SnoopyLovesYou Sun 12-May-13 18:52:42

Ps. Yeah but if you're painting yourself as the 'survivor in face of adversity' do you not get a load of 'pitying' faces from ppl? I get some of those- I just want to tell them to take their charity somewhere else! ;-)

peachypips Sun 12-May-13 18:59:44

I am not a lone parent but I do think lone parents are stigmatised. I also think they are not always catered for.
I was thinking about this yesterday as my husband works away a lot and it always makes me aware of people who have no OH all the time.
I was at a small theme park thing with my kids on my own and DS1 wanted to go on a paddle boat. He was too short to go on his own, but they wouldn't allow me to go in a three with DS1 and 2. Therefore, we couldn't go on.
This made me think that a line parent wouldn't ever be able to go on!

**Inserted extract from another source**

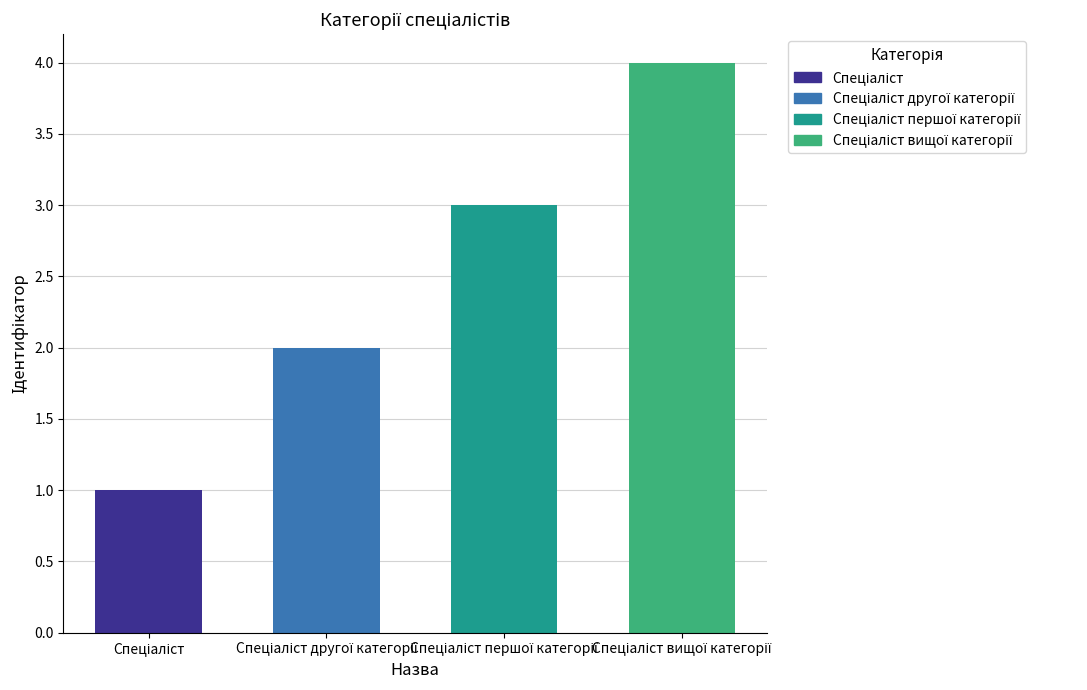

Count the number of data series in this chart.

1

Fairygen Sun 12-May-13 19:34:49

Woman walks away and leaves man to raise children- he's a saint
Man walks away and leaves woman to raise children- she's a tart, slapper, bad parent, scrounger, looked down on, stigmatised, alienated etc

Something not right there!!

SnoopyLovesYou Sun 12-May-13 20:00:11

You're right there fairygen but that's also one of the stereotypes- he MUST have left her. Poor thing and now she's a mess and can't cope. Then when as in my case I start looking better, happier and LESS of a mess people can't compute that. I think it makes them uncomfortable in their own relationships but also means they're uncomfortable around me and I become isolated at a time when I don't need to be.